#### [Instruções de trabalho]
1. No texto sobre o Anhangabaú, quem fez a arquitetura paisagística do projeto aprovado nos anos 2010?
2. Segundo o texto sobre o Anhangabaú, quais fatores tornaram a região uma simples conjunção de ruas? Liste todos.
3. Prossiga o texto sobre o Anhangabaú a partir da última frase apresentada.

Progresso são estruturas de vidro e aço, preferencialmente superfaturadas.

O resultado foi um exemplo didático do que não fazer: O Parque do Anhangabaú, ou vale, sei lá. Em 1927 a região era assim:

A especulação imobiliária, descaso público e desinteresse geral da população tornaram a região uma simples conjunção de ruas, e nos anos 1960 o Vale se parecia com isto:

Idéias de revitalizar o lugar surgiram e passaram, mas nos anos 2010 um projeto foi aprovado; com projeto urbanístico de Jorge Wilheim, arquitetura paisagística de Rosa Kliass o Anhangabaú ganharia áreas verdes, lagos e até wifi.

Outra versão do projeto era menos ambiciosa, saíam os laguinhos, vinha mais cimentado. Algumas áreas verdes, e era isso.

Agora o tal parque foi inaugurado, e é esta merda aqui:

O maldito cimentado. Gastaram milhões, levou anos e os cornos me fazem um maldito cimentado. A mentalidade de ex-pobre é gritante. É o vira-lata querendo mostrar que é um país de verdade e quer seu Empire State igual ao Tio Sam.

Sério, precisa de “projeto arquitetônico” pra fazer um cimentado, uma rua de pedestres?

#### [Registros extraídos]

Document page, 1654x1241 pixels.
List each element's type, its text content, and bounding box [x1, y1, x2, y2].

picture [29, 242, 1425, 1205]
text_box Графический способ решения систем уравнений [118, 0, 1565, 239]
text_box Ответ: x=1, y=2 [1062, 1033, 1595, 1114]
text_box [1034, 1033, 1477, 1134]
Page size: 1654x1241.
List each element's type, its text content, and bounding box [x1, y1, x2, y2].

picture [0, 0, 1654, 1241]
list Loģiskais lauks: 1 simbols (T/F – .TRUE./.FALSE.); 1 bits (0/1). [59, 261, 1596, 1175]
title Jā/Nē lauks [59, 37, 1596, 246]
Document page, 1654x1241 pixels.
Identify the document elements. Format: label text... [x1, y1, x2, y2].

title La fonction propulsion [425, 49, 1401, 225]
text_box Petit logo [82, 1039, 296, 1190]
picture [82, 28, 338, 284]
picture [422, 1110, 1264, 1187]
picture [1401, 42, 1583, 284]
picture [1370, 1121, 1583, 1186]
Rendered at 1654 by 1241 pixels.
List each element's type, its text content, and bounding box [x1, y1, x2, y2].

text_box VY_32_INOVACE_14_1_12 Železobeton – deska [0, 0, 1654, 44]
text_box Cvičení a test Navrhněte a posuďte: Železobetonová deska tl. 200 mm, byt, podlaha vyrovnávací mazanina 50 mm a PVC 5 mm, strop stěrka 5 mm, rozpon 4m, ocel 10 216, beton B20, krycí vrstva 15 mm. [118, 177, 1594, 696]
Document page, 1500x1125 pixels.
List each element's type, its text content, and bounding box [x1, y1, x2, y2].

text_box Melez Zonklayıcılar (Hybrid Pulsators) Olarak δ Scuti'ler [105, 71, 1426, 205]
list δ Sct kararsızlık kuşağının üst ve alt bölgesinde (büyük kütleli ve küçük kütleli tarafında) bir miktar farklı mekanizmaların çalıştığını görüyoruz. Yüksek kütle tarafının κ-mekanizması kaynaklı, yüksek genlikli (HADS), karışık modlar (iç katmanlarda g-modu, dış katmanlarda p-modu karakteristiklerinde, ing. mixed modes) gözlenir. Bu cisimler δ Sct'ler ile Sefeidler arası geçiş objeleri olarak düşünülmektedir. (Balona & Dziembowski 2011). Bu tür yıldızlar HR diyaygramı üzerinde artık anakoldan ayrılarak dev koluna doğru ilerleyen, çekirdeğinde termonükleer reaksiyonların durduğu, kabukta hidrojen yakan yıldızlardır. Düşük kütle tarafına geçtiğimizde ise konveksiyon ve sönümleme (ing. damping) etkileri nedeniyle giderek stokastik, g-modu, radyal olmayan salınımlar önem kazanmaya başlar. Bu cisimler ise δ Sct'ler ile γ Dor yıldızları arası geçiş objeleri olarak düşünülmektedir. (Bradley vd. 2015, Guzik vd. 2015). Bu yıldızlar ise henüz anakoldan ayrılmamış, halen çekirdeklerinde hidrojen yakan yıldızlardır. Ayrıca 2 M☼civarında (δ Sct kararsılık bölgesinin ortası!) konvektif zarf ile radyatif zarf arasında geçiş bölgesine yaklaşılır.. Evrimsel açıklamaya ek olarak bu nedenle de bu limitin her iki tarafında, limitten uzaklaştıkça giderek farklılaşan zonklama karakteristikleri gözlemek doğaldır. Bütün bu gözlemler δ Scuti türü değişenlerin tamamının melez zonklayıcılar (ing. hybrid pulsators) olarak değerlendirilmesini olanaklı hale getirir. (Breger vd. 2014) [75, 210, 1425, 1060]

#### [Tarefas resolvidas]
1. Rosa Kliass.

2.
- especulação imobiliária
- descaso público
- desinteresse geral da população

3.
Felizmente nem todo mundo tem essa visão tacanha. E pra mostrar a alternativa, vamos começar com esta favelinha aqui:

Rocinha? Maré? Não, isso é na Pior Coréia, pré-1945. Esse riozinho é um canal de drenagem de áreas pluviais que atravessava parte de Seul. Com o tempo virou um belo esgoto, com as pessoas jogando lixo direto. A solução? Cobriram o canal, fizeram uma estrada por cima, colocaram um viaduto e por décadas fingiram que ele não existia.

No final dos Anos 70 os investimentos massivos em educação e saúde pública começaram a dar resultado, a Pior Coréia ajudou a fundar os chamados Tigres Asiáticos, as favelinhas foram urbanizadas e começaram a pensar em restaurar o antigo canal.

Um projeto surgiu em 2003, eles removeram o viaduto, que misteriosamente não teve suas vigas roubadas, e o canal começou a ser reconstruído, com remoção de milhões de toneladas de lixo acumulado.

A obra no final custou US$281 milhões, ou uma fração de um estádio da Copa, mas ao contrário deles, ficou pronta no prazo. Em 2005 estava inaugurado o canal Cheonggyecheon.

São 10.9Km de comprimento, 90 km2 de superfície aquática, todo um sistema ecológico que abaixa a temperatura da região em 3.6 graus no verão. Hoje é uma das áreas mais populares da cidade, atraindo turistas do mundo inteiro. A valorização das propriedades à sua volta retornou dezenas de vezes os custos do projeto.

Enquanto isso aqui o projeto final da Prefeitura de São Paulo é (SE terminarem, o que duvido) uma rua de pedestres que alaga.

PS: Bônus pra esse photoshop SAFADO feito no MS Paint, que incrivelmente é uma imagem oficial da Prefeitura de São Paulo.